§ **Objective**
Copy the stretch of the forum thread on choosing between AMD and Intel processors from "## cellophane (Sep" through "(Oct 2, 2008)".

§ **Supplied text**
# AMD or Intel? What to Get?



## David ashur (Apr 20, 2010)

Hi everyone, i need some help 

I want to buy a new laptop for myself & i have a hard time deciding what kind of a Dual processors should i buy Intel or Amd ???
My old desktop computer have a 2.4 Intel processor that is working good for now. 
from what i read they are both good processors so how can i decide ? Does anyone have experience ?


----------



## cellophane (Sep 29, 2009)

in my experiences they are pretty comparable. this gives a good explanation of the differences:

http://wiki.answers.com/Q/What_is_the_difference_between_AMD_and_Intel_processors


----------



## poppameth (Oct 2, 2008)

For quite a while now Intel has had the edge over AMD in technology, but AMD has had the better price point for it's similar technology. I've built both kinds of systems and I tend to stick with Intel now. My main issues with AMD were not the CPUs themselves but the other hardware that supported them. Intel CPUs with a mobo using Intel chipsets have never given me any problems. AMD CPUs with pretty much any brand of chipset have had spotty performance for me on a frequent basis, no matter how well I try to research the combination before purchase. AMD generally doesn't make their own chipsets though there are a few boards out there with ATI chipsets in them (AMD and ATI are the same company). I've had less issues with these boards than others.


----------



## piste (Oct 7, 2009)

Intel...Core 2 Duo...or up....


----------



## gmhammes (Jan 10, 2010)

Personally, AMD. Nothing against Intel though.


----------

§ **Record set**
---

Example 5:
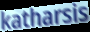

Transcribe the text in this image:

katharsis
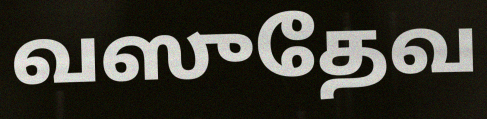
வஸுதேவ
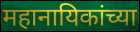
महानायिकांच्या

* * *

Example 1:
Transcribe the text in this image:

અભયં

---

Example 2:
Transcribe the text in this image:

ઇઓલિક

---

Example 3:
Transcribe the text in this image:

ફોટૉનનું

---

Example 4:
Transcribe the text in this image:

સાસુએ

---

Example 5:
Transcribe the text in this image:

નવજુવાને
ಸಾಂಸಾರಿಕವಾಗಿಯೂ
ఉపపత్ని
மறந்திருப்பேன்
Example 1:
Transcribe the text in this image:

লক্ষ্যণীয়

* * *

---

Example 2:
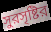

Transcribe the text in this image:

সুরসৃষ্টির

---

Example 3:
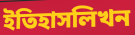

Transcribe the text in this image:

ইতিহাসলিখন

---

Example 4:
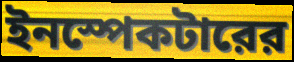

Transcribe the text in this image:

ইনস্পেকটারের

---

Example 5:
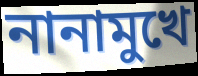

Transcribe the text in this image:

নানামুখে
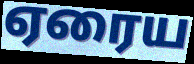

§ **Output of the task**
## cellophane (Sep 29, 2009)

in my experiences they are pretty comparable. this gives a good explanation of the differences:

http://wiki.answers.com/Q/What_is_the_difference_between_AMD_and_Intel_processors


----------



## poppameth (Oct 2, 2008)